* START RECORDS FOR THE TASK *

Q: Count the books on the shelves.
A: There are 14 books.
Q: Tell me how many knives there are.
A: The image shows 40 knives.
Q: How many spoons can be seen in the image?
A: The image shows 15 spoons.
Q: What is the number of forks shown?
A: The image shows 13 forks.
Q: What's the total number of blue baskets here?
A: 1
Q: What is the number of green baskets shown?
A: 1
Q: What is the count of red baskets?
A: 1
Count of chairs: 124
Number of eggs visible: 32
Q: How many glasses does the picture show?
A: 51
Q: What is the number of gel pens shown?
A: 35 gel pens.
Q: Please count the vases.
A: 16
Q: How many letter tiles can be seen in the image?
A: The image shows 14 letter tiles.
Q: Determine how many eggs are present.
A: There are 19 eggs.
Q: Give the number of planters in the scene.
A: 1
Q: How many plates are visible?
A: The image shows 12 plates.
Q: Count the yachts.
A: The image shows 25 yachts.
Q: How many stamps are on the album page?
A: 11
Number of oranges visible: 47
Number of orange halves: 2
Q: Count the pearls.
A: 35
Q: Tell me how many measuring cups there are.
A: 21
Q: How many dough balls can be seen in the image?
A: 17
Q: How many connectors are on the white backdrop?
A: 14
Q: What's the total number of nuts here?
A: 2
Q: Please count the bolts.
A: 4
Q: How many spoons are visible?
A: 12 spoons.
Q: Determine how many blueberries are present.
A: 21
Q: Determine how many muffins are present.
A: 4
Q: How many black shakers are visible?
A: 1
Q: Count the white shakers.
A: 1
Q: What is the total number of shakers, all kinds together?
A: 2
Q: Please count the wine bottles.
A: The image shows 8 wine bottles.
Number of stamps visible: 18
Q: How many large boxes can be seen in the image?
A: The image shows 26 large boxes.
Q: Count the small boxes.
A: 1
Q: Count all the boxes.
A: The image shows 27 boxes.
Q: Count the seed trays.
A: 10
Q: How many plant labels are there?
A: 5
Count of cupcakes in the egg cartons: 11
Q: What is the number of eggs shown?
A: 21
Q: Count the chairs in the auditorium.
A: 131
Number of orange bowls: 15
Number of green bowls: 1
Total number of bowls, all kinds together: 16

* END RECORDS FOR THE TASK *

* [TASK TO CARRY OUT] Copy the lines word for word, starting with the line containing "Q: What is the number of eggs shown?" and continuing through the final line.

* [RESPONSE]
Q: What is the number of eggs shown?
A: 21
Q: Count the chairs in the auditorium.
A: 131
Number of orange bowls: 15
Number of green bowls: 1
Total number of bowls, all kinds together: 16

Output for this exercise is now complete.